■ WHAT YOU NEED TO DO
Transcribe everything in the records, dropping and changing nothing.

————————

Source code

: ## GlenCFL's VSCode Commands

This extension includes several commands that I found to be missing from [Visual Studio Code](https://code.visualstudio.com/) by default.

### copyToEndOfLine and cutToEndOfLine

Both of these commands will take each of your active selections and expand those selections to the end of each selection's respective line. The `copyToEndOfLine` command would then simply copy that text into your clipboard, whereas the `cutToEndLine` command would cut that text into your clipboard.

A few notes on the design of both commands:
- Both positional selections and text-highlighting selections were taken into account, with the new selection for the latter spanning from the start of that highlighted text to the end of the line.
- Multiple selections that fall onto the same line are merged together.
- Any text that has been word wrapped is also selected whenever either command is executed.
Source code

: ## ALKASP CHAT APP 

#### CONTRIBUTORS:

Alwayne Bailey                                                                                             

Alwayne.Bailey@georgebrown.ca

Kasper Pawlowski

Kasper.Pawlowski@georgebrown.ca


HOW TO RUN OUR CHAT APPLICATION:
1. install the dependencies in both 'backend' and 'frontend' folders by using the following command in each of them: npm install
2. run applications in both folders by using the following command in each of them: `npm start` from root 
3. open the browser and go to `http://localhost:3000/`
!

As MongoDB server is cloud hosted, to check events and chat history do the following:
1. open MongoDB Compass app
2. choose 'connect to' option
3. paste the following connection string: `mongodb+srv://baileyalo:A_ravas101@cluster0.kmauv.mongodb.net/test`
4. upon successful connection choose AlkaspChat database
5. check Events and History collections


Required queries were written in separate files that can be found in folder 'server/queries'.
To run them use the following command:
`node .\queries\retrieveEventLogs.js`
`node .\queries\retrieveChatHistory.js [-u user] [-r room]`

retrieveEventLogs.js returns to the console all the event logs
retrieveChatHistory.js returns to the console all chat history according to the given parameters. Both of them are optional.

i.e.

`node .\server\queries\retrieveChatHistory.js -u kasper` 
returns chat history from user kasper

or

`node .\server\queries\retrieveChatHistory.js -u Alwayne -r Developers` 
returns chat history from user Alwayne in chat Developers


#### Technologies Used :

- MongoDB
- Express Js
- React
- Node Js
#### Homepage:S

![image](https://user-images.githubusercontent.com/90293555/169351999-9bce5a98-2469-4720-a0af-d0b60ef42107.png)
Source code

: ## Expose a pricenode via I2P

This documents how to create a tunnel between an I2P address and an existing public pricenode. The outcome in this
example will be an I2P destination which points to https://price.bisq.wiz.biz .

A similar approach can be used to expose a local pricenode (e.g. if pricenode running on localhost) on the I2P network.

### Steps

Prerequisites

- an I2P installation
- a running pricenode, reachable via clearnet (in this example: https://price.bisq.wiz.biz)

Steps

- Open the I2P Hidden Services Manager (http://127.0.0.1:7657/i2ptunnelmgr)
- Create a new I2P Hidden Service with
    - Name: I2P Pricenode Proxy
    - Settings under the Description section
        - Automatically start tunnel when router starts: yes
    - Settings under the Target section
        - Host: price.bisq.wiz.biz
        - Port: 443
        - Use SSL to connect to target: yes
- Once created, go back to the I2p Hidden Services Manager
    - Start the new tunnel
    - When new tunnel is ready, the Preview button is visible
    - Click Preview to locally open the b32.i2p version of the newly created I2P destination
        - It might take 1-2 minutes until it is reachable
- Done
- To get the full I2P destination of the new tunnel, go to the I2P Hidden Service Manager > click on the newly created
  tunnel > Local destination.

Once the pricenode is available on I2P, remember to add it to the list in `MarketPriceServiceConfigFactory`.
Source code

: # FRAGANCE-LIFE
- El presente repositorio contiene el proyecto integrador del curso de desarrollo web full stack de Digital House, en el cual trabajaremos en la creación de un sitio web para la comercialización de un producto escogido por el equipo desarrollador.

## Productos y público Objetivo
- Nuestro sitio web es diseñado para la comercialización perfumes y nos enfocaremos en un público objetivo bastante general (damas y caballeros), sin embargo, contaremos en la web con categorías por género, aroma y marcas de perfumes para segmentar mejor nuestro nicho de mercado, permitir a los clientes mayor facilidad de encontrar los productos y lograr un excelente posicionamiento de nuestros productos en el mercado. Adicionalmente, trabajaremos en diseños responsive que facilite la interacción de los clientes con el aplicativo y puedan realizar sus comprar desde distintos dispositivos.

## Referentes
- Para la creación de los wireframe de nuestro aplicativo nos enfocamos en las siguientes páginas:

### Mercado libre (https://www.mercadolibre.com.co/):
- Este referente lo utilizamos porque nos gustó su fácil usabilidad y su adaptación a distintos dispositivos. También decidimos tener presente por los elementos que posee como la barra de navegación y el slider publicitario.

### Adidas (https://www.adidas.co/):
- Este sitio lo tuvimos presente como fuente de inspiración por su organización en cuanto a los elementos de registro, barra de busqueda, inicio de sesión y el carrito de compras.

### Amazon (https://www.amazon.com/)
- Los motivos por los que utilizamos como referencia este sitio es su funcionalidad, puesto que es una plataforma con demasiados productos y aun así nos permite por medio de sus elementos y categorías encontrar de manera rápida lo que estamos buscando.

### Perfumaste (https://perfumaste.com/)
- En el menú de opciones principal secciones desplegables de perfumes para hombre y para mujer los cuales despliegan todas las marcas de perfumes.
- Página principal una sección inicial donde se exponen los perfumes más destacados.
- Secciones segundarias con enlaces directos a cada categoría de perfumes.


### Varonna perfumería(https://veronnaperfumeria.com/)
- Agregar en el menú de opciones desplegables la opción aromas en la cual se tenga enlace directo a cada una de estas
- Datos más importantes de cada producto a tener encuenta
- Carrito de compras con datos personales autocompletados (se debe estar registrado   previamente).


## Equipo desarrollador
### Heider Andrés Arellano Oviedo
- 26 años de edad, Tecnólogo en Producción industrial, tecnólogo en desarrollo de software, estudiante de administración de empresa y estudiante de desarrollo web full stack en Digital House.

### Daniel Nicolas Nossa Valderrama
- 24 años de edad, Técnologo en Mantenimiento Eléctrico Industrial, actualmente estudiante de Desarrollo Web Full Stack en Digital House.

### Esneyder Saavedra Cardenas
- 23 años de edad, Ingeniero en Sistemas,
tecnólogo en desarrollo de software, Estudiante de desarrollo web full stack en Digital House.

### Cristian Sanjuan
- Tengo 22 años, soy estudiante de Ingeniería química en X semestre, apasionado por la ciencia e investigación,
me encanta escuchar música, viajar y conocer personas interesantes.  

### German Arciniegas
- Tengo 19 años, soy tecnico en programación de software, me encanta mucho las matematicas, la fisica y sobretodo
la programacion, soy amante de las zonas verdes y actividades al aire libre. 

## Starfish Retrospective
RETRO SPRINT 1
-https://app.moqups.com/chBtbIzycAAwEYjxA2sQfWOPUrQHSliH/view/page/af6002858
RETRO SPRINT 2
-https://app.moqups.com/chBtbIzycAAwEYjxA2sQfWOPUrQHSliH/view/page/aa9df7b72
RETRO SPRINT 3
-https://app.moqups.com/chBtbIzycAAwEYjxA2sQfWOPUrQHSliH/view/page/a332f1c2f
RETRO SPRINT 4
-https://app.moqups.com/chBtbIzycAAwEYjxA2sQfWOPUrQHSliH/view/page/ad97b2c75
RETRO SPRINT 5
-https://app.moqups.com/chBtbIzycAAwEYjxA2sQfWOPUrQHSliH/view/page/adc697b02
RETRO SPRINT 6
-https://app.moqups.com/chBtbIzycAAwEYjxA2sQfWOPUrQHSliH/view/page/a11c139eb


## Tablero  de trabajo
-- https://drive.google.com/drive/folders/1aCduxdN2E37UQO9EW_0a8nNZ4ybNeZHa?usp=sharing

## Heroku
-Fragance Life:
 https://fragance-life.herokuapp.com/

————————

■ EXERCISE SOLUTION
Source code

: ## GlenCFL's VSCode Commands

This extension includes several commands that I found to be missing from [Visual Studio Code](https://code.visualstudio.com/) by default.

### copyToEndOfLine and cutToEndOfLine

Both of these commands will take each of your active selections and expand those selections to the end of each selection's respective line. The `copyToEndOfLine` command would then simply copy that text into your clipboard, whereas the `cutToEndLine` command would cut that text into your clipboard.

A few notes on the design of both commands:
- Both positional selections and text-highlighting selections were taken into account, with the new selection for the latter spanning from the start of that highlighted text to the end of the line.
- Multiple selections that fall onto the same line are merged together.
- Any text that has been word wrapped is also selected whenever either command is executed.
Source code

: ## ALKASP CHAT APP 

#### CONTRIBUTORS:

Alwayne Bailey                                                                                             

Alwayne.Bailey@georgebrown.ca

Kasper Pawlowski

Kasper.Pawlowski@georgebrown.ca


HOW TO RUN OUR CHAT APPLICATION:
1. install the dependencies in both 'backend' and 'frontend' folders by using the following command in each of them: npm install
2. run applications in both folders by using the following command in each of them: `npm start` from root 
3. open the browser and go to `http://localhost:3000/`
!

As MongoDB server is cloud hosted, to check events and chat history do the following:
1. open MongoDB Compass app
2. choose 'connect to' option
3. paste the following connection string: `mongodb+srv://baileyalo:A_ravas101@cluster0.kmauv.mongodb.net/test`
4. upon successful connection choose AlkaspChat database
5. check Events and History collections


Required queries were written in separate files that can be found in folder 'server/queries'.
To run them use the following command:
`node .\queries\retrieveEventLogs.js`
`node .\queries\retrieveChatHistory.js [-u user] [-r room]`

retrieveEventLogs.js returns to the console all the event logs
retrieveChatHistory.js returns to the console all chat history according to the given parameters. Both of them are optional.

i.e.

`node .\server\queries\retrieveChatHistory.js -u kasper` 
returns chat history from user kasper

or

`node .\server\queries\retrieveChatHistory.js -u Alwayne -r Developers` 
returns chat history from user Alwayne in chat Developers


#### Technologies Used :

- MongoDB
- Express Js
- React
- Node Js
#### Homepage:S

![image](https://user-images.githubusercontent.com/90293555/169351999-9bce5a98-2469-4720-a0af-d0b60ef42107.png)
Source code

: ## Expose a pricenode via I2P

This documents how to create a tunnel between an I2P address and an existing public pricenode. The outcome in this
example will be an I2P destination which points to https://price.bisq.wiz.biz .

A similar approach can be used to expose a local pricenode (e.g. if pricenode running on localhost) on the I2P network.

### Steps

Prerequisites

- an I2P installation
- a running pricenode, reachable via clearnet (in this example: https://price.bisq.wiz.biz)

Steps

- Open the I2P Hidden Services Manager (http://127.0.0.1:7657/i2ptunnelmgr)
- Create a new I2P Hidden Service with
    - Name: I2P Pricenode Proxy
    - Settings under the Description section
        - Automatically start tunnel when router starts: yes
    - Settings under the Target section
        - Host: price.bisq.wiz.biz
        - Port: 443
        - Use SSL to connect to target: yes
- Once created, go back to the I2p Hidden Services Manager
    - Start the new tunnel
    - When new tunnel is ready, the Preview button is visible
    - Click Preview to locally open the b32.i2p version of the newly created I2P destination
        - It might take 1-2 minutes until it is reachable
- Done
- To get the full I2P destination of the new tunnel, go to the I2P Hidden Service Manager > click on the newly created
  tunnel > Local destination.

Once the pricenode is available on I2P, remember to add it to the list in `MarketPriceServiceConfigFactory`.
Source code

: # FRAGANCE-LIFE
- El presente repositorio contiene el proyecto integrador del curso de desarrollo web full stack de Digital House, en el cual trabajaremos en la creación de un sitio web para la comercialización de un producto escogido por el equipo desarrollador.

## Productos y público Objetivo
- Nuestro sitio web es diseñado para la comercialización perfumes y nos enfocaremos en un público objetivo bastante general (damas y caballeros), sin embargo, contaremos en la web con categorías por género, aroma y marcas de perfumes para segmentar mejor nuestro nicho de mercado, permitir a los clientes mayor facilidad de encontrar los productos y lograr un excelente posicionamiento de nuestros productos en el mercado. Adicionalmente, trabajaremos en diseños responsive que facilite la interacción de los clientes con el aplicativo y puedan realizar sus comprar desde distintos dispositivos.

## Referentes
- Para la creación de los wireframe de nuestro aplicativo nos enfocamos en las siguientes páginas:

### Mercado libre (https://www.mercadolibre.com.co/):
- Este referente lo utilizamos porque nos gustó su fácil usabilidad y su adaptación a distintos dispositivos. También decidimos tener presente por los elementos que posee como la barra de navegación y el slider publicitario.

### Adidas (https://www.adidas.co/):
- Este sitio lo tuvimos presente como fuente de inspiración por su organización en cuanto a los elementos de registro, barra de busqueda, inicio de sesión y el carrito de compras.

### Amazon (https://www.amazon.com/)
- Los motivos por los que utilizamos como referencia este sitio es su funcionalidad, puesto que es una plataforma con demasiados productos y aun así nos permite por medio de sus elementos y categorías encontrar de manera rápida lo que estamos buscando.

### Perfumaste (https://perfumaste.com/)
- En el menú de opciones principal secciones desplegables de perfumes para hombre y para mujer los cuales despliegan todas las marcas de perfumes.
- Página principal una sección inicial donde se exponen los perfumes más destacados.
- Secciones segundarias con enlaces directos a cada categoría de perfumes.


### Varonna perfumería(https://veronnaperfumeria.com/)
- Agregar en el menú de opciones desplegables la opción aromas en la cual se tenga enlace directo a cada una de estas
- Datos más importantes de cada producto a tener encuenta
- Carrito de compras con datos personales autocompletados (se debe estar registrado   previamente).


## Equipo desarrollador
### Heider Andrés Arellano Oviedo
- 26 años de edad, Tecnólogo en Producción industrial, tecnólogo en desarrollo de software, estudiante de administración de empresa y estudiante de desarrollo web full stack en Digital House.

### Daniel Nicolas Nossa Valderrama
- 24 años de edad, Técnologo en Mantenimiento Eléctrico Industrial, actualmente estudiante de Desarrollo Web Full Stack en Digital House.

### Esneyder Saavedra Cardenas
- 23 años de edad, Ingeniero en Sistemas,
tecnólogo en desarrollo de software, Estudiante de desarrollo web full stack en Digital House.

### Cristian Sanjuan
- Tengo 22 años, soy estudiante de Ingeniería química en X semestre, apasionado por la ciencia e investigación,
me encanta escuchar música, viajar y conocer personas interesantes.  

### German Arciniegas
- Tengo 19 años, soy tecnico en programación de software, me encanta mucho las matematicas, la fisica y sobretodo
la programacion, soy amante de las zonas verdes y actividades al aire libre. 

## Starfish Retrospective
RETRO SPRINT 1
-https://app.moqups.com/chBtbIzycAAwEYjxA2sQfWOPUrQHSliH/view/page/af6002858
RETRO SPRINT 2
-https://app.moqups.com/chBtbIzycAAwEYjxA2sQfWOPUrQHSliH/view/page/aa9df7b72
RETRO SPRINT 3
-https://app.moqups.com/chBtbIzycAAwEYjxA2sQfWOPUrQHSliH/view/page/a332f1c2f
RETRO SPRINT 4
-https://app.moqups.com/chBtbIzycAAwEYjxA2sQfWOPUrQHSliH/view/page/ad97b2c75
RETRO SPRINT 5
-https://app.moqups.com/chBtbIzycAAwEYjxA2sQfWOPUrQHSliH/view/page/adc697b02
RETRO SPRINT 6
-https://app.moqups.com/chBtbIzycAAwEYjxA2sQfWOPUrQHSliH/view/page/a11c139eb


## Tablero  de trabajo
-- https://drive.google.com/drive/folders/1aCduxdN2E37UQO9EW_0a8nNZ4ybNeZHa?usp=sharing

## Heroku
-Fragance Life:
 https://fragance-life.herokuapp.com/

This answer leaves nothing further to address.